If anyone has any words of wisdom on how to teach this type of skill, or other great Spanish phrases to add to my list, or even just words of encouragement - please leave a message. Consider it your good deed of the day!  

11 comments:

  1. Brian Miller said...:

    there is a dog in my pants..rofl...nice...this is a cool skill to teach...therapeutic and useful

  1. Very cool.

    My husband's grandmother taught my 12 year old how to crochet last year. She has made a few scarfs and funky headbands.

    I need to pick up a hobby... maybe I will ask the daughter to teach me. :)

  1. Brandy@YDK said...:

    i think your super power is your optimism and go with the flow attitude. I'm sure your workshop will be great!

  1. Jessica Brown said...:

    "more smoother" really? Not the grammer I've come to expect from you, Kaylen.

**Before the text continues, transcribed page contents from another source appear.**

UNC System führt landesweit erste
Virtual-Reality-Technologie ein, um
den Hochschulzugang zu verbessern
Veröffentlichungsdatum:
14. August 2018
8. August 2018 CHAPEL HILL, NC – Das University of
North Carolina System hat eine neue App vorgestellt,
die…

I've only tried to teach someone crocheting once and it didn't work out so well, so I have zero tips. Maybe drink some wine before you go, then whatever happens will be funny? LOL

  1. Unknown Mami said...:

    I'm sure you will do great. If you can find someone in the group that is bilingual perhaps they could translate your directions to the Spanish speakers.

  1. Crocheting?!?!? My wife suddenly decided before Christmas that she had to drag out every project she has ever started and finish them all off RIGHT NOW.

  1. I imagine if crocheting is anything like knitting, it's all about muscle memory. good for you to pass along the gift of something useful and creative to do!

  1. lo said...:

    I can't crochet but I can knit and I taught myself from old craft books of my grandma's and videos online. Maybe you can bring your laptop and show some good YouTube tutorials? This way some people could watch those while you give one on one instruction to others.

    Either way you can do it!! Good luck :)

  1. Debbie said...:

    That is wonderful! I know you will do well. And what a great project.

  1. Blogger101L said...:

    Crocheting is a fun activity and that you can do while watching tv, or on a plane, or a bus. I was taught how to Crochet when I was around 7, and it's definitely something I'll teach my children to do. Sometimes I think crocheting and Knitting is a lost art, but I strive to keep the next generation knowledgeable about something other than video games!

  1. Penny W said...:

    I find that yarn choice can make a big difference to a beginner.

    I'd recommend you choose light colors over dark. Choose solid over variegated. Choose smooth over bumpy/fuzzy/whatever. Choose worsted weight over baby weight. Try to find a yarn that doesn't tend to split.

    I find the initial chain to be the most difficult for beginners. When I taught a minor, I found it was less frustrating for her if I made the chain stitch for her and then taught other stitches from there. Eventually we came around to teaching her the initial chain.

    The printed instructions will come in handy. You may want to try to find some left-handed instructions as well.